Question au Gouvernement n° 2554 :
Pakistan

13e Législature

Question de : M. Bernard Cazeneuve
Manche (5e circonscription) - Socialiste, radical, citoyen et divers gauche

Question posée en séance, et publiée le 14 octobre 2010

ATTENTAT DE KARACHI

M. le président. La parole est à M. Bernard Cazeneuve, pour le groupe socialiste, radical, citoyen et divers gauche.
M. Bernard Cazeneuve. Monsieur le Premier ministre, les familles des victimes de l'attentat de Karachi veulent la vérité sur le drame qui les a cruellement frappées le 8 mai 2002. Nombre d'entre elles vivent cette épreuve, depuis maintenant huit ans, avec courage et dignité, mais elles ont aussi le sentiment aujourd'hui que la vérité est pour elles définitivement entravée.
Elles ressentent cette entrave lorsque le Président de la République, à partir de Bruxelles, qualifie de fable l'hypothèse d'une piste politico-financière avancée par un juge d'instruction, alors que nous attendrions du Président de la République, garant du fonctionnement des institutions et de l'indépendance de la justice, qu'il s'interdise un tel commentaire sur une instruction en cours.
M. Bernard Roman. Très bien !
M. Bernard Cazeneuve. Lorsque nous lisons le rapport des magistrats de la Cour des comptes et du Conseil d'État qui ont examiné les comptes d'Édouard Balladur, nous nous demandons si cette fable, comme toutes les fables d'ailleurs, ne comporterait pas une part de vérité.
Ces familles vivent ainsi comme une entrave le refus du Gouvernement de transmettre à l'Assemblée nationale les documents dont elle avait besoin pour permettre à sa mission d'information parlementaire d'aller au bout de ses investigations, pour favoriser l'avènement de la vérité.
Elles vivent comme une entrave la décision du procureur de la République, il y a quelques jours, de faire appel de l'ordonnance prise par le juge Van Ruymbeke, juge indépendant, le 6 octobre dernier, par laquelle il se proposait d'instruire la plainte déposée par les familles devant le doyen des juges d'instruction au mois de juin dernier, plainte pour corruption et entrave à la justice.
Monsieur le Premier ministre, y a-t-il dans ce pays deux justices (" Ouf ! Ouf ! sur les bancs des groupes SRC et GDR.)
M. Maxime Gremetz.
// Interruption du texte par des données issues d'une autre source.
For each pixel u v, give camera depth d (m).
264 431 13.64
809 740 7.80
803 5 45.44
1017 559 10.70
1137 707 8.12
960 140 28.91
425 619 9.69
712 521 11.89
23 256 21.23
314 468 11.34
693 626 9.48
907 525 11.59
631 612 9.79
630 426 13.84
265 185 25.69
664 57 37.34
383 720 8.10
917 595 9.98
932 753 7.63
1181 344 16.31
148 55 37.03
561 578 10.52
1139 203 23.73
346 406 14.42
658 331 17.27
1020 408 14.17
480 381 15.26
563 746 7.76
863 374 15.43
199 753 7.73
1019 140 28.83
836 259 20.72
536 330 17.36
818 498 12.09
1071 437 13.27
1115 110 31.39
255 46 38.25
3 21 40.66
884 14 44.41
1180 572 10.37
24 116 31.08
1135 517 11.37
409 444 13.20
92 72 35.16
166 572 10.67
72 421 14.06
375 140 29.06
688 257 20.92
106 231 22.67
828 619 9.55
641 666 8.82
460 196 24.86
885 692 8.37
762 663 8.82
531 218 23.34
Oui : une justice de classe !
M. Bernard Cazeneuve. ...avec, d'un côté, des procureurs qui engagent systématiquement l'action publique lorsqu'il s'agit de constater les infractions pénales des plus faibles et, de l'autre, des procureurs qui, au contraire, font appel des instructions des juges lorsqu'elles peuvent mettre en cause les plus puissants ? Allez-vous enfin donner les moyens à la justice de faire toute la lumière sur cette affaire ? (Applaudissements sur les bancs du groupe SRC et sur divers bancs du groupe GDR.)
M. le président. La parole est à Mme Michèle Alliot-Marie, ministre d'État, garde des sceaux, ministre de la justice et des libertés.
Mme Michèle Alliot-Marie, ministre d'État, garde des sceaux, ministre de la justice et des libertés. Monsieur le député, je connais malheureusement bien le drame qui s'est produit à Karachi en mai 2002.
M. Henri Emmanuelli. Vous y étiez ?
Mme Michèle Alliot-Marie, garde des sceaux. Oui, j'y suis allée.
Je tiens, tout particulièrement pour les victimes et leurs familles, à ce que toute la lumière soit faite sur ce dossier.
M. Henri Emmanuelli. On ne dirait pas !
Mme Michèle Alliot-Marie, garde des sceaux. Je vous rappelle qu'une information judiciaire est ouverte depuis le 27 mai 2002. Les juges d'instruction travaillent sur le dossier. Aucune piste n'est écartée et toutes les hypothèses sont envisagées. (Murmures sur les bancs du groupe SRC.)
La semaine dernière, un juge d'instruction a décidé d'enquêter sur d'éventuels abus de biens sociaux. Le cadre juridique choisi n'a pas paru être le plus approprié pour cette enquête (Vives exclamations sur les bancs des groupes SRC et GDR), non pas sur le fond mais sur la forme. (Mêmes mouvements.)
M. le président. Je vous en prie, chers collègues !
Mme Michèle Alliot-Marie, garde des sceaux. Je vous indique, monsieur le député - ce que vous ne savez peut-être pas -, qu'une enquête préliminaire est en cours depuis le début de l'année sur ces mêmes soupçons, sur ces mêmes faits.
En tout état de cause, la chambre de l'instruction, composée, je vous le rappelle, de magistrats indépendants, se prononcera sur la procédure ; c'est à elle qu'il reviendra de dire si le parquet a eu raison ou non d'estimer que le choix procédural retenu n'était pas le bon.
M. Maxime Gremetz. Arrêtez !
M. Patrick Lemasle. Justice à deux vitesses !
Mme Michèle Alliot-Marie, garde des sceaux. Vous le voyez, à la fois cette procédure et l'enquête préliminaire en cours, montrent qu'il n'y a, dans cette affaire aucune entrave à la justice, et il n'y en aura aucune. (Applaudissements sur de nombreux bancs du groupe UMP. - Exclamations sur de nombreux bancs des groupes SRC et GDR.)

Données clés

Auteur : M. Bernard Cazeneuve

Type de question : Question au Gouvernement

Rubrique : Politique extérieure

Ministère interrogé : Justice et libertés (garde des sceaux)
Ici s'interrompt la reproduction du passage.